#### DOCUMENT:
—————

MEFA Reviews for Tuesday, September 30, 2008
- Title: Kementari · Author: Marta · Times: First Age and Prior · ID: 99
Reviewer: Dreamflower · 2008-09-30 02:32:26
A wisfful and melancholy vignette, as Yavanna mourns the loss of the
Two Trees. The author skillfully captures her "otherness" as one of
the Valar, and yet manages to make us sympathize with her sorrow.
Title: The Dwarves Treasure · Author: eiranae · Races: Dwarves · ID: 312
Reviewer: Dreamflower · 2008-09-30 02:32:41
This is an intriguing premise: the Dwarves of Erebor find an orphan
Elven child, and one of them ends up keeping her as his own. The
unlikelihood of this is covered by the OCs backstory, and it ends up
being rather plausible after all. I find myself wondering what will
Title: Lost and Found · Author: Branwyn (Lady Branwyn) · Times: Mid
Third Age · ID: 23
Reviewer: Dreamflower · 2008-09-30 02:33:56
The canonical friendship between Gandalf and a young Faramir is all
too seldom explored in fic. This particular story portrays an adorable
and eager youngster, already quite at home among the many scrolls and
books of the archives. Gandalf's bemusement as he finds himself
trailed by an eager and able young assistant was delightful. I really
enjoyed this very much, and only wish it had been longer--it was so
fun to see the two of them interacting!

—————

Records from a dataset
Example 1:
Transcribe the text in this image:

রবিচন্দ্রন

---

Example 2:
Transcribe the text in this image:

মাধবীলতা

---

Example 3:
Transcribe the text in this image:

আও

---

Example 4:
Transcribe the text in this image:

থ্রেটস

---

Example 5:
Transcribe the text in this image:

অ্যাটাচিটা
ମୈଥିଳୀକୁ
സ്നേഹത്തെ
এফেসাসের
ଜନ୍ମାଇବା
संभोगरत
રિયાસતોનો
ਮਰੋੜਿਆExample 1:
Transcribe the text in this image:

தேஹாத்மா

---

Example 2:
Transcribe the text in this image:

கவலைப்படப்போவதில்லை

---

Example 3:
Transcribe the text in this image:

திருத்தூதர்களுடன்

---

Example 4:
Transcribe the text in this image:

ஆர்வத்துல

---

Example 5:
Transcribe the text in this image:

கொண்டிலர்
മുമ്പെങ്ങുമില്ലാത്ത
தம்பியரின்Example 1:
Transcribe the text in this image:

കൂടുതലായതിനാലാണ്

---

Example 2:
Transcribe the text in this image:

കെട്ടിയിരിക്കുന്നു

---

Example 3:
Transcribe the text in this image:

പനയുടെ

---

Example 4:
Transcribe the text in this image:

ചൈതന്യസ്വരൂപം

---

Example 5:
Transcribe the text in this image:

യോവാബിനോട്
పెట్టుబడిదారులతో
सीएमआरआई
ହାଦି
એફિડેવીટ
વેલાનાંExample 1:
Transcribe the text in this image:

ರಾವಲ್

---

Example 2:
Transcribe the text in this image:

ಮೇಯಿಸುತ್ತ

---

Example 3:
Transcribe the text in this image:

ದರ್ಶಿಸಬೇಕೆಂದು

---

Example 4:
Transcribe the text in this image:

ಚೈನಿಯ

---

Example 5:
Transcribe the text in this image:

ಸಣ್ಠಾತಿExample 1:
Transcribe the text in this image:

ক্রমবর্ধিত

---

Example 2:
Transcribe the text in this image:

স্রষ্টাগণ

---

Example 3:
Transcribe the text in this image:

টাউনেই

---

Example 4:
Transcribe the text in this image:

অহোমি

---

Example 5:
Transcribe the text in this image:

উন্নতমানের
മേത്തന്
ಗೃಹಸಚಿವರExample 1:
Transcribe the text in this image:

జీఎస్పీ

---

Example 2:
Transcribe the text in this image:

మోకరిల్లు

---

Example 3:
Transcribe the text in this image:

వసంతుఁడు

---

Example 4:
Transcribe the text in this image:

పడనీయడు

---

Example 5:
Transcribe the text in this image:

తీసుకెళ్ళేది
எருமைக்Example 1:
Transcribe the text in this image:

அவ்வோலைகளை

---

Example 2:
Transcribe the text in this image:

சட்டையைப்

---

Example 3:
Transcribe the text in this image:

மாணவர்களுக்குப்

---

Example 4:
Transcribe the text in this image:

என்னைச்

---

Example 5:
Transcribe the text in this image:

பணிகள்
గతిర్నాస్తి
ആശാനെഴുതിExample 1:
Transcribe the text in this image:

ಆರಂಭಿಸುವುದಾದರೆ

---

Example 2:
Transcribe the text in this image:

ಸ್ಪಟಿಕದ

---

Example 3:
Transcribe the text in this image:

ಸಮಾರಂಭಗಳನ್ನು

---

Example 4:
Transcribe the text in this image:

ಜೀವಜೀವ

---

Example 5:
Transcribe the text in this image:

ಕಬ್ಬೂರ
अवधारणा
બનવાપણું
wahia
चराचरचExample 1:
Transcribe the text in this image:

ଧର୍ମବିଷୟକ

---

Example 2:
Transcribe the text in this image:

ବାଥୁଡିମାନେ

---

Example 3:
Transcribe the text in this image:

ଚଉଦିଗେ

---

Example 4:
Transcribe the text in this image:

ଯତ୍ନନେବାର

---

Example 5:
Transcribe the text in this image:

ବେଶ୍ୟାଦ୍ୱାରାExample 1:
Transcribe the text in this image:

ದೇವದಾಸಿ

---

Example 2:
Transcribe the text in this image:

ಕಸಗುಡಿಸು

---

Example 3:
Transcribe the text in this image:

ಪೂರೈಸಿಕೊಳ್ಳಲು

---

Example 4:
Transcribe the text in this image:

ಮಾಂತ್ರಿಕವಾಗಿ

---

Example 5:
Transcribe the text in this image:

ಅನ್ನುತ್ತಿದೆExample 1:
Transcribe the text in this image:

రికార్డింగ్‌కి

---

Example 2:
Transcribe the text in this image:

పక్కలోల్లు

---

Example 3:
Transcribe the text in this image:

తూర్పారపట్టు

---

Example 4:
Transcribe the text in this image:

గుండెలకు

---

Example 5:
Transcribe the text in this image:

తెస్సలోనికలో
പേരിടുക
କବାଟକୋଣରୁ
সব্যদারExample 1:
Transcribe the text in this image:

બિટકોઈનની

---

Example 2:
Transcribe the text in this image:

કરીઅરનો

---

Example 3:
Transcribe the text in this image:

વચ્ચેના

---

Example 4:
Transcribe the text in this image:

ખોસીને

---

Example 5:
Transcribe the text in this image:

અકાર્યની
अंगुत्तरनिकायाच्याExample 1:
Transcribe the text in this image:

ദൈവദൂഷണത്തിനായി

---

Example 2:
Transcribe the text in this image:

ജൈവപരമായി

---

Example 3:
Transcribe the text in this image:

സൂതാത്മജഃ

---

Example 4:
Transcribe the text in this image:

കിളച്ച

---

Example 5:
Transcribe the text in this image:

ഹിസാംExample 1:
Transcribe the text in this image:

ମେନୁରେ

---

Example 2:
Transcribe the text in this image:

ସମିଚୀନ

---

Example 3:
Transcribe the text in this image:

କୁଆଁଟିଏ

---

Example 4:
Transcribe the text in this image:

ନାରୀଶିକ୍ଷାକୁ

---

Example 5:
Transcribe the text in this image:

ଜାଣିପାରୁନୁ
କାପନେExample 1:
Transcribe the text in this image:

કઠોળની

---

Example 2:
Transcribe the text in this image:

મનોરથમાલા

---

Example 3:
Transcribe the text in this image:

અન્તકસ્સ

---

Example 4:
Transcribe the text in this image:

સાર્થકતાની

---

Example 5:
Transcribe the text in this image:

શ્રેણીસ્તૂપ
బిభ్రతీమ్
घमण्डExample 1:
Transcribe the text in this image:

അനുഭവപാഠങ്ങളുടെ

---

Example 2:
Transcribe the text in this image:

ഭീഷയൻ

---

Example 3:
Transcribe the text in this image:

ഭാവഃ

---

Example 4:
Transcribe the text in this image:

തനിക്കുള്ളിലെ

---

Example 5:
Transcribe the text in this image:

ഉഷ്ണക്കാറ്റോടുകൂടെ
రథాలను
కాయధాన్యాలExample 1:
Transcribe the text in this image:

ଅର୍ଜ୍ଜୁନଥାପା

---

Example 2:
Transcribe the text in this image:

—————

#### TO BE DONE:
**a.** Reproduce the part of the MEFA reviews starting at "MEFA Reviews for" and ending at "with her sorrow.".
**b.** For each statement, state whether the MEFA reviews support it, and quote the words that decide it: (i) In the Kementari review, Yavanna mourns the loss of the Two Trees. (ii) The reviewer of Lost and Found wished that story were shorter. (iii) Lost and Found is set in the First Age.
Rely only on the MEFA reviews for your answers.

#### ANSWERS TO THE TASKS:
**a.**
MEFA Reviews for Tuesday, September 30, 2008
- Title: Kementari · Author: Marta · Times: First Age and Prior · ID: 99
Reviewer: Dreamflower · 2008-09-30 02:32:26
A wisfful and melancholy vignette, as Yavanna mourns the loss of the
Two Trees. The author skillfully captures her "otherness" as one of
the Valar, and yet manages to make us sympathize with her sorrow.

**b.**
(i) Yes: "as Yavanna mourns the loss of the Two Trees"
(ii) No: "only wish it had been longer"
(iii) No: "Times: Mid Third Age"